THE DATA:
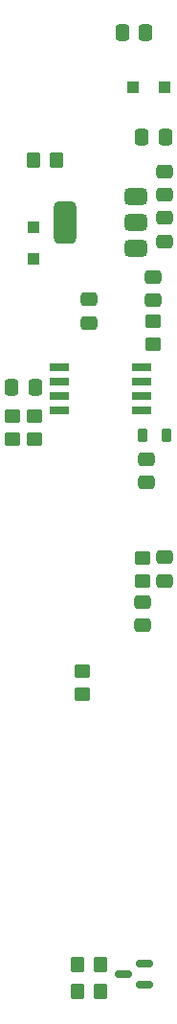
<source format=gbr>
%TF.GenerationSoftware,KiCad,Pcbnew,9.0.6*%
%TF.CreationDate,2026-01-01T17:20:02-06:00*%
%TF.ProjectId,gatekeeper,67617465-6b65-4657-9065-722e6b696361,rev?*%
%TF.SameCoordinates,Original*%
%TF.FileFunction,Paste,Bot*%
%TF.FilePolarity,Positive*%
%FSLAX46Y46*%
G04 Gerber Fmt 4.6, Leading zero omitted, Abs format (unit mm)*
G04 Created by KiCad (PCBNEW 9.0.6) date 2026-01-01 17:20:02*
%MOMM*%
%LPD*%
G01*
G04 APERTURE LIST*
G04 Aperture macros list*
%AMRoundRect*
0 Rectangle with rounded corners*
0 $1 Rounding radius*
0 $2 $3 $4 $5 $6 $7 $8 $9 X,Y pos of 4 corners*
0 Add a 4 corners polygon primitive as box body*
4,1,4,$2,$3,$4,$5,$6,$7,$8,$9,$2,$3,0*
0 Add four circle primitives for the rounded corners*
1,1,$1+$1,$2,$3*
1,1,$1+$1,$4,$5*
1,1,$1+$1,$6,$7*
1,1,$1+$1,$8,$9*
0 Add four rect primitives between the rounded corners*
20,1,$1+$1,$2,$3,$4,$5,0*
20,1,$1+$1,$4,$5,$6,$7,0*
20,1,$1+$1,$6,$7,$8,$9,0*
20,1,$1+$1,$8,$9,$2,$3,0*%
G04 Aperture macros list end*
%ADD10RoundRect,0.250000X0.350000X0.450000X-0.350000X0.450000X-0.350000X-0.450000X0.350000X-0.450000X0*%
%ADD11RoundRect,0.250000X0.450000X-0.350000X0.450000X0.350000X-0.450000X0.350000X-0.450000X-0.350000X0*%
%ADD12RoundRect,0.375000X0.625000X0.375000X-0.625000X0.375000X-0.625000X-0.375000X0.625000X-0.375000X0*%
%ADD13RoundRect,0.500000X0.500000X1.400000X-0.500000X1.400000X-0.500000X-1.400000X0.500000X-1.400000X0*%
%ADD14RoundRect,0.250000X0.475000X-0.337500X0.475000X0.337500X-0.475000X0.337500X-0.475000X-0.337500X0*%
%ADD15RoundRect,0.250000X-0.300000X0.300000X-0.300000X-0.300000X0.300000X-0.300000X0.300000X0.300000X0*%
%ADD16RoundRect,0.250000X-0.475000X0.337500X-0.475000X-0.337500X0.475000X-0.337500X0.475000X0.337500X0*%
%ADD17RoundRect,0.150000X0.587500X0.150000X-0.587500X0.150000X-0.587500X-0.150000X0.587500X-0.150000X0*%
%ADD18RoundRect,0.250000X-0.300000X-0.300000X0.300000X-0.300000X0.300000X0.300000X-0.300000X0.300000X0*%
%ADD19R,1.700000X0.650000*%
%ADD20RoundRect,0.250000X-0.350000X-0.450000X0.350000X-0.450000X0.350000X0.450000X-0.350000X0.450000X0*%
%ADD21RoundRect,0.218750X0.218750X0.381250X-0.218750X0.381250X-0.218750X-0.381250X0.218750X-0.381250X0*%
%ADD22RoundRect,0.250000X0.337500X0.475000X-0.337500X0.475000X-0.337500X-0.475000X0.337500X-0.475000X0*%
%ADD23RoundRect,0.250000X-0.337500X-0.475000X0.337500X-0.475000X0.337500X0.475000X-0.337500X0.475000X0*%
%ADD24RoundRect,0.250000X-0.450000X0.350000X-0.450000X-0.350000X0.450000X-0.350000X0.450000X0.350000X0*%
G04 APERTURE END LIST*
D10*
%TO.C,R7*%
X109000000Y-142200000D03*
X107000000Y-142200000D03*
%TD*%
D11*
%TO.C,R5*%
X113700000Y-85000000D03*
X113700000Y-83000000D03*
%TD*%
D12*
%TO.C,U1*%
X112150000Y-72000000D03*
X112150000Y-74300000D03*
D13*
X105850000Y-74300000D03*
D12*
X112150000Y-76600000D03*
%TD*%
D14*
%TO.C,C8*%
X113100000Y-97237500D03*
X113100000Y-95162500D03*
%TD*%
D15*
%TO.C,D3*%
X103100000Y-74700000D03*
X103100000Y-77500000D03*
%TD*%
D16*
%TO.C,C11*%
X112700000Y-107762500D03*
X112700000Y-109837500D03*
%TD*%
D10*
%TO.C,R3*%
X105100000Y-68800000D03*
X103100000Y-68800000D03*
%TD*%
D17*
%TO.C,Q1*%
X112900000Y-139700000D03*
X112900000Y-141600000D03*
X111025000Y-140650000D03*
%TD*%
D18*
%TO.C,D1*%
X111900000Y-62300000D03*
X114700000Y-62300000D03*
%TD*%
D19*
%TO.C,U2*%
X105350000Y-90905000D03*
X105350000Y-89635000D03*
X105350000Y-88365000D03*
X105350000Y-87095000D03*
X112650000Y-87095000D03*
X112650000Y-88365000D03*
X112650000Y-89635000D03*
X112650000Y-90905000D03*
%TD*%
D11*
%TO.C,R1*%
X101200000Y-93400000D03*
X101200000Y-91400000D03*
%TD*%
D14*
%TO.C,C12*%
X108000000Y-83137500D03*
X108000000Y-81062500D03*
%TD*%
%TO.C,C6*%
X114700000Y-75937500D03*
X114700000Y-73862500D03*
%TD*%
D16*
%TO.C,C7*%
X114700000Y-103862500D03*
X114700000Y-105937500D03*
%TD*%
D20*
%TO.C,R6*%
X107000000Y-139800000D03*
X109000000Y-139800000D03*
%TD*%
D11*
%TO.C,R8*%
X107400000Y-115900000D03*
X107400000Y-113900000D03*
%TD*%
D21*
%TO.C,FB1*%
X114862500Y-93100000D03*
X112737500Y-93100000D03*
%TD*%
D22*
%TO.C,C2*%
X103237500Y-88800000D03*
X101162500Y-88800000D03*
%TD*%
D23*
%TO.C,C1*%
X112662500Y-66700000D03*
X114737500Y-66700000D03*
%TD*%
D24*
%TO.C,R2*%
X103200000Y-91400000D03*
X103200000Y-93400000D03*
%TD*%
D22*
%TO.C,C4*%
X113000000Y-57500000D03*
X110925000Y-57500000D03*
%TD*%
D14*
%TO.C,C5*%
X114700000Y-71837500D03*
X114700000Y-69762500D03*
%TD*%
D16*
%TO.C,C9*%
X113700000Y-79062500D03*
X113700000Y-81137500D03*
%TD*%
D11*
%TO.C,R4*%
X112700000Y-105900000D03*
X112700000Y-103900000D03*
%TD*%
M02*

</source>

WHAT YOU WILL DO:
The listing above is to be written out again exactly, with its pictures omitted.

EXERCISE ANSWER:
<source format=gbr>
%TF.GenerationSoftware,KiCad,Pcbnew,9.0.6*%
%TF.CreationDate,2026-01-01T17:20:02-06:00*%
%TF.ProjectId,gatekeeper,67617465-6b65-4657-9065-722e6b696361,rev?*%
%TF.SameCoordinates,Original*%
%TF.FileFunction,Paste,Bot*%
%TF.FilePolarity,Positive*%
%FSLAX46Y46*%
G04 Gerber Fmt 4.6, Leading zero omitted, Abs format (unit mm)*
G04 Created by KiCad (PCBNEW 9.0.6) date 2026-01-01 17:20:02*
%MOMM*%
%LPD*%
G01*
G04 APERTURE LIST*
G04 Aperture macros list*
%AMRoundRect*
0 Rectangle with rounded corners*
0 $1 Rounding radius*
0 $2 $3 $4 $5 $6 $7 $8 $9 X,Y pos of 4 corners*
0 Add a 4 corners polygon primitive as box body*
4,1,4,$2,$3,$4,$5,$6,$7,$8,$9,$2,$3,0*
0 Add four circle primitives for the rounded corners*
1,1,$1+$1,$2,$3*
1,1,$1+$1,$4,$5*
1,1,$1+$1,$6,$7*
1,1,$1+$1,$8,$9*
0 Add four rect primitives between the rounded corners*
20,1,$1+$1,$2,$3,$4,$5,0*
20,1,$1+$1,$4,$5,$6,$7,0*
20,1,$1+$1,$6,$7,$8,$9,0*
20,1,$1+$1,$8,$9,$2,$3,0*%
G04 Aperture macros list end*
%ADD10RoundRect,0.250000X0.350000X0.450000X-0.350000X0.450000X-0.350000X-0.450000X0.350000X-0.450000X0*%
%ADD11RoundRect,0.250000X0.450000X-0.350000X0.450000X0.350000X-0.450000X0.350000X-0.450000X-0.350000X0*%
%ADD12RoundRect,0.375000X0.625000X0.375000X-0.625000X0.375000X-0.625000X-0.375000X0.625000X-0.375000X0*%
%ADD13RoundRect,0.500000X0.500000X1.400000X-0.500000X1.400000X-0.500000X-1.400000X0.500000X-1.400000X0*%
%ADD14RoundRect,0.250000X0.475000X-0.337500X0.475000X0.337500X-0.475000X0.337500X-0.475000X-0.337500X0*%
%ADD15RoundRect,0.250000X-0.300000X0.300000X-0.300000X-0.300000X0.300000X-0.300000X0.300000X0.300000X0*%
%ADD16RoundRect,0.250000X-0.475000X0.337500X-0.475000X-0.337500X0.475000X-0.337500X0.475000X0.337500X0*%
%ADD17RoundRect,0.150000X0.587500X0.150000X-0.587500X0.150000X-0.587500X-0.150000X0.587500X-0.150000X0*%
%ADD18RoundRect,0.250000X-0.300000X-0.300000X0.300000X-0.300000X0.300000X0.300000X-0.300000X0.300000X0*%
%ADD19R,1.700000X0.650000*%
%ADD20RoundRect,0.250000X-0.350000X-0.450000X0.350000X-0.450000X0.350000X0.450000X-0.350000X0.450000X0*%
%ADD21RoundRect,0.218750X0.218750X0.381250X-0.218750X0.381250X-0.218750X-0.381250X0.218750X-0.381250X0*%
%ADD22RoundRect,0.250000X0.337500X0.475000X-0.337500X0.475000X-0.337500X-0.475000X0.337500X-0.475000X0*%
%ADD23RoundRect,0.250000X-0.337500X-0.475000X0.337500X-0.475000X0.337500X0.475000X-0.337500X0.475000X0*%
%ADD24RoundRect,0.250000X-0.450000X0.350000X-0.450000X-0.350000X0.450000X-0.350000X0.450000X0.350000X0*%
G04 APERTURE END LIST*
D10*
%TO.C,R7*%
X109000000Y-142200000D03*
X107000000Y-142200000D03*
%TD*%
D11*
%TO.C,R5*%
X113700000Y-85000000D03*
X113700000Y-83000000D03*
%TD*%
D12*
%TO.C,U1*%
X112150000Y-72000000D03*
X112150000Y-74300000D03*
D13*
X105850000Y-74300000D03*
D12*
X112150000Y-76600000D03*
%TD*%
D14*
%TO.C,C8*%
X113100000Y-97237500D03*
X113100000Y-95162500D03*
%TD*%
D15*
%TO.C,D3*%
X103100000Y-74700000D03*
X103100000Y-77500000D03*
%TD*%
D16*
%TO.C,C11*%
X112700000Y-107762500D03*
X112700000Y-109837500D03*
%TD*%
D10*
%TO.C,R3*%
X105100000Y-68800000D03*
X103100000Y-68800000D03*
%TD*%
D17*
%TO.C,Q1*%
X112900000Y-139700000D03*
X112900000Y-141600000D03*
X111025000Y-140650000D03*
%TD*%
D18*
%TO.C,D1*%
X111900000Y-62300000D03*
X114700000Y-62300000D03*
%TD*%
D19*
%TO.C,U2*%
X105350000Y-90905000D03*
X105350000Y-89635000D03*
X105350000Y-88365000D03*
X105350000Y-87095000D03*
X112650000Y-87095000D03*
X112650000Y-88365000D03*
X112650000Y-89635000D03*
X112650000Y-90905000D03*
%TD*%
D11*
%TO.C,R1*%
X101200000Y-93400000D03*
X101200000Y-91400000D03*
%TD*%
D14*
%TO.C,C12*%
X108000000Y-83137500D03*
X108000000Y-81062500D03*
%TD*%
%TO.C,C6*%
X114700000Y-75937500D03*
X114700000Y-73862500D03*
%TD*%
D16*
%TO.C,C7*%
X114700000Y-103862500D03*
X114700000Y-105937500D03*
%TD*%
D20*
%TO.C,R6*%
X107000000Y-139800000D03*
X109000000Y-139800000D03*
%TD*%
D11*
%TO.C,R8*%
X107400000Y-115900000D03*
X107400000Y-113900000D03*
%TD*%
D21*
%TO.C,FB1*%
X114862500Y-93100000D03*
X112737500Y-93100000D03*
%TD*%
D22*
%TO.C,C2*%
X103237500Y-88800000D03*
X101162500Y-88800000D03*
%TD*%
D23*
%TO.C,C1*%
X112662500Y-66700000D03*
X114737500Y-66700000D03*
%TD*%
D24*
%TO.C,R2*%
X103200000Y-91400000D03*
X103200000Y-93400000D03*
%TD*%
D22*
%TO.C,C4*%
X113000000Y-57500000D03*
X110925000Y-57500000D03*
%TD*%
D14*
%TO.C,C5*%
X114700000Y-71837500D03*
X114700000Y-69762500D03*
%TD*%
D16*
%TO.C,C9*%
X113700000Y-79062500D03*
X113700000Y-81137500D03*
%TD*%
D11*
%TO.C,R4*%
X112700000Y-105900000D03*
X112700000Y-103900000D03*
%TD*%
M02*

</source>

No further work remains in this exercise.